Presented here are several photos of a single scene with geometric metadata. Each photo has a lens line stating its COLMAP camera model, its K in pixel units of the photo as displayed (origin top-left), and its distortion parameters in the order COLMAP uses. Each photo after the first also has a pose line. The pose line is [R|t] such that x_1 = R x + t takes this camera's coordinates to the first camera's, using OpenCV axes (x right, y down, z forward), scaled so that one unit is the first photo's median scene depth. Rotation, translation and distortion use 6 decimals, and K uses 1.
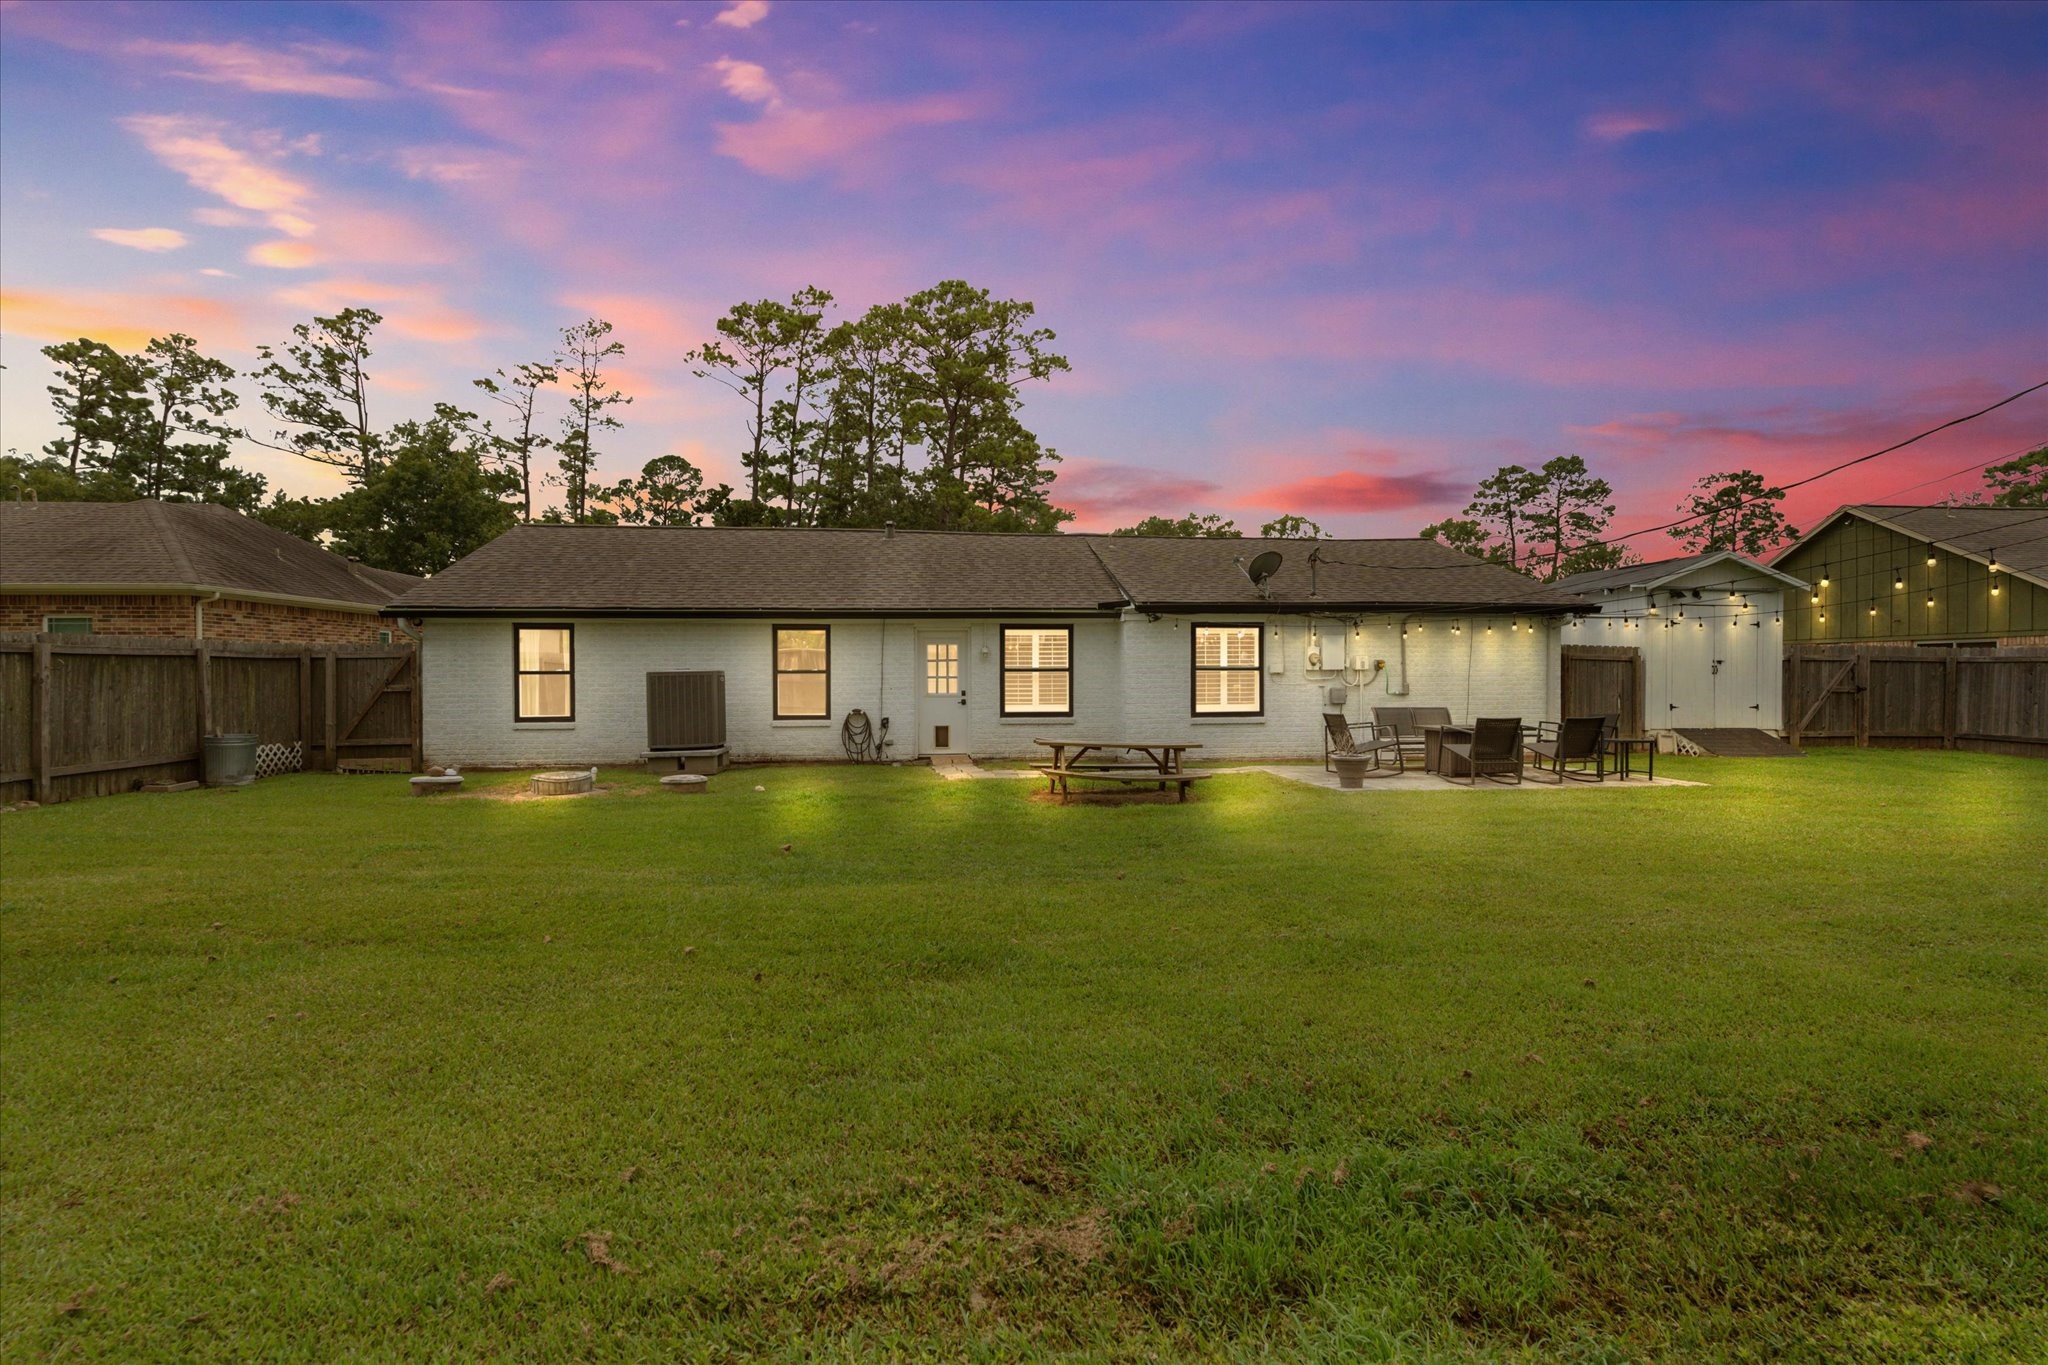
lens RADIAL K [[895.6, 0, 1026.5], [0, 895.6, 687.2], [0, 0, 1]] dist [-0.005708, -0.000025]
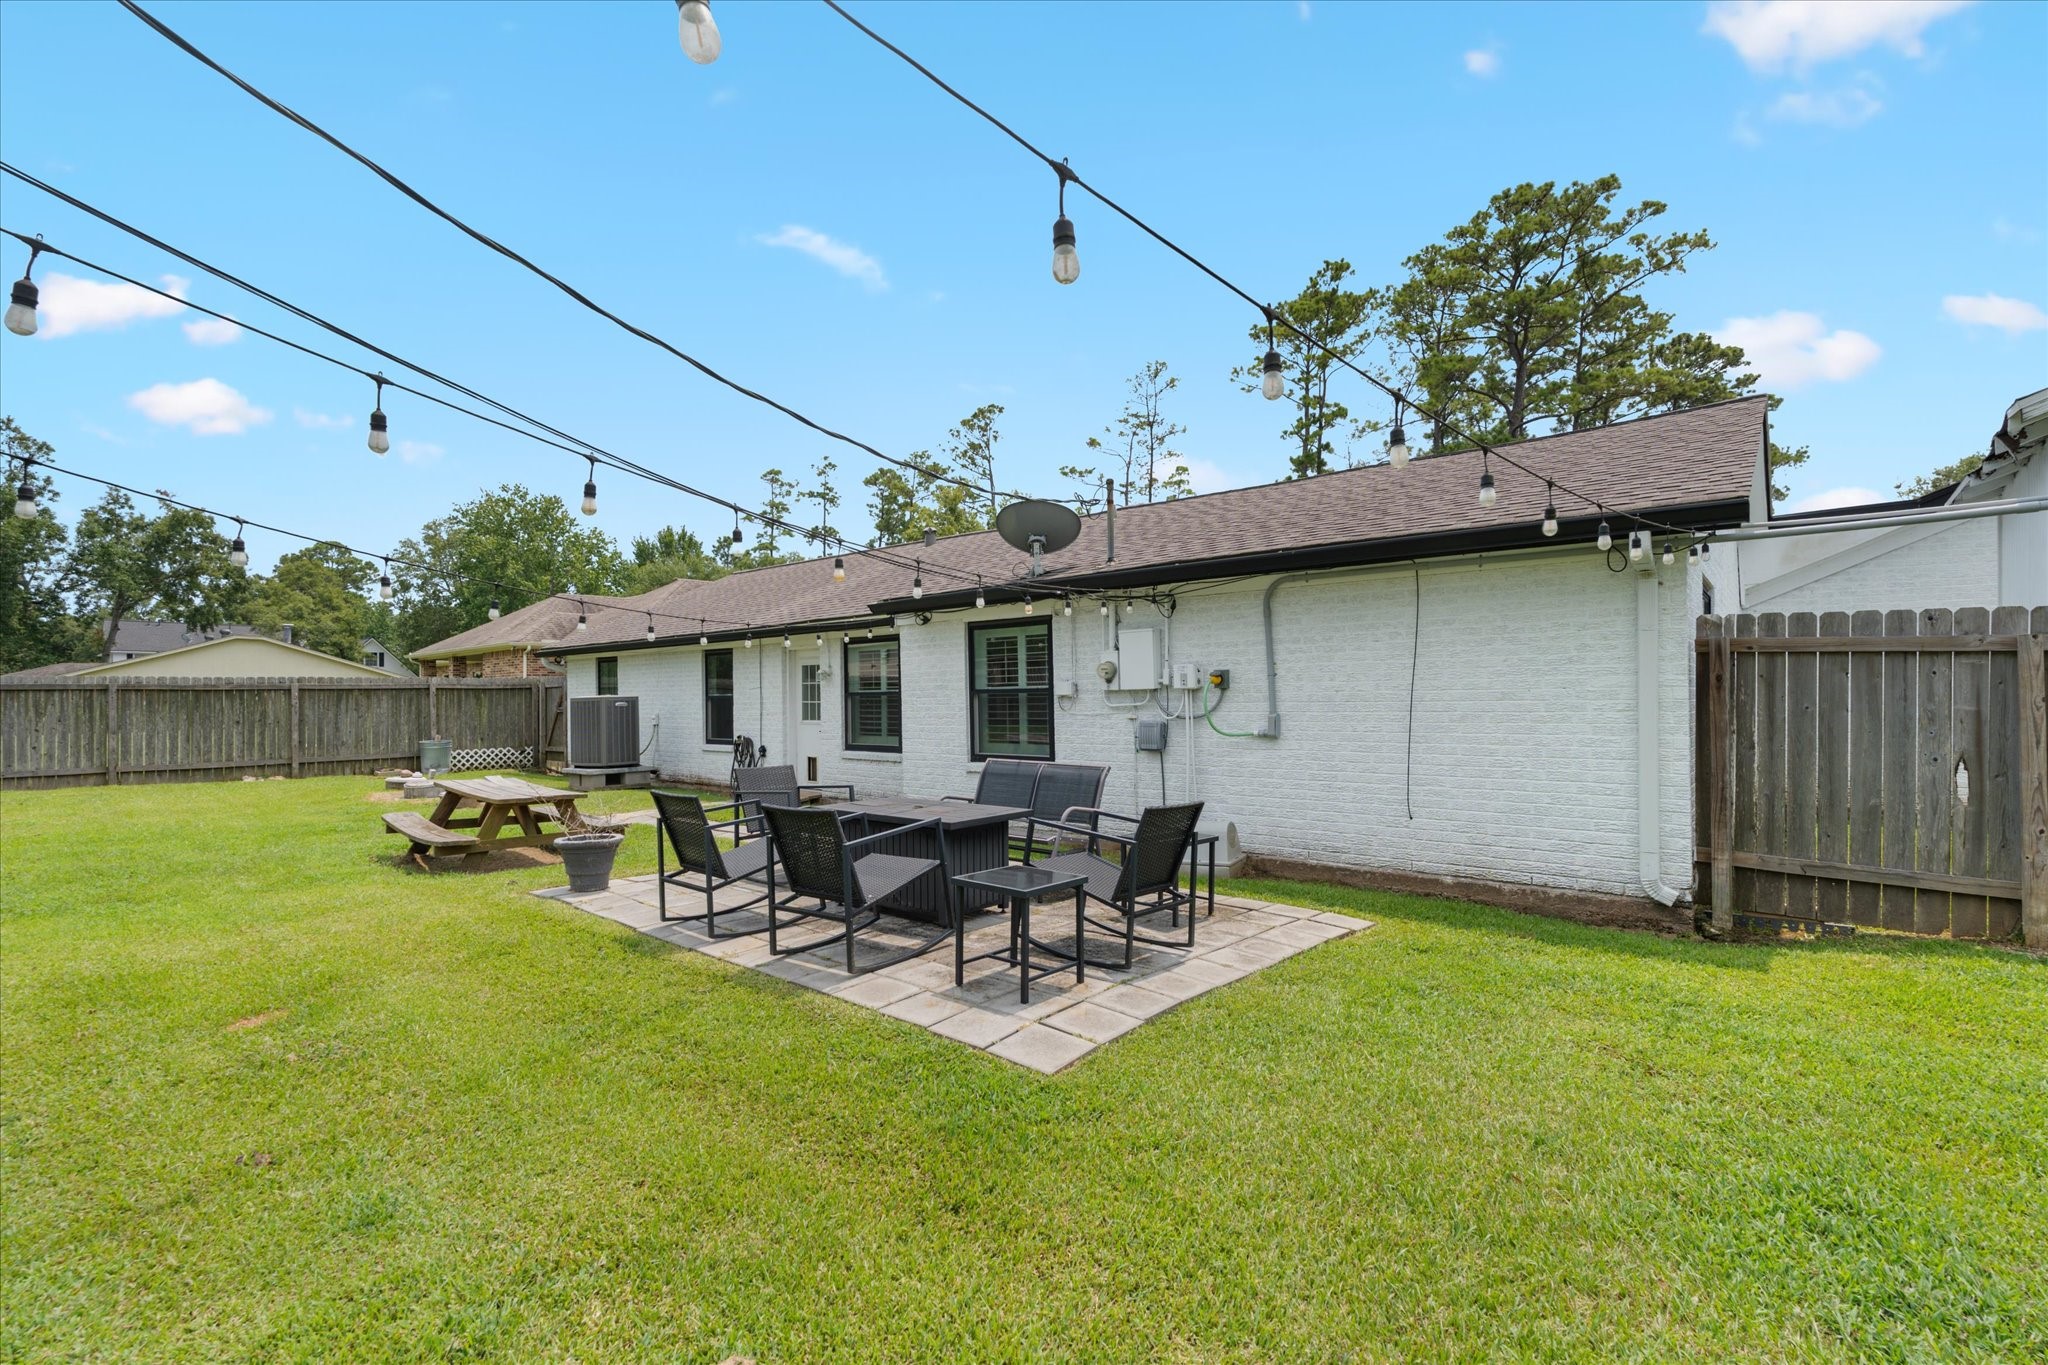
lens RADIAL K [[895.6, 0, 1025.3], [0, 895.6, 688.2], [0, 0, 1]] dist [-0.005708, -0.000025]
pose [[0.681977, -0.009266, -0.731315, 0.219184], [-0.001190, 0.999904, -0.013779, -0.003815], [0.731373, 0.010267, 0.681901, 0.172595]]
# # #
=== Exercise objective ===
The answer is the full listing above, repeated exactly, with its pictures removed.

=== Output of the task ===
Presented here are several photos of a single scene with geometric metadata. Each photo has a lens line stating its COLMAP camera model, its K in pixel units of the photo as displayed (origin top-left), and its distortion parameters in the order COLMAP uses. Each photo after the first also has a pose line. The pose line is [R|t] such that x_1 = R x + t takes this camera's coordinates to the first camera's, using OpenCV axes (x right, y down, z forward), scaled so that one unit is the first photo's median scene depth. Rotation, translation and distortion use 6 decimals, and K uses 1.
lens RADIAL K [[895.6, 0, 1026.5], [0, 895.6, 687.2], [0, 0, 1]] dist [-0.005708, -0.000025]
lens RADIAL K [[895.6, 0, 1025.3], [0, 895.6, 688.2], [0, 0, 1]] dist [-0.005708, -0.000025]
pose [[0.681977, -0.009266, -0.731315, 0.219184], [-0.001190, 0.999904, -0.013779, -0.003815], [0.731373, 0.010267, 0.681901, 0.172595]]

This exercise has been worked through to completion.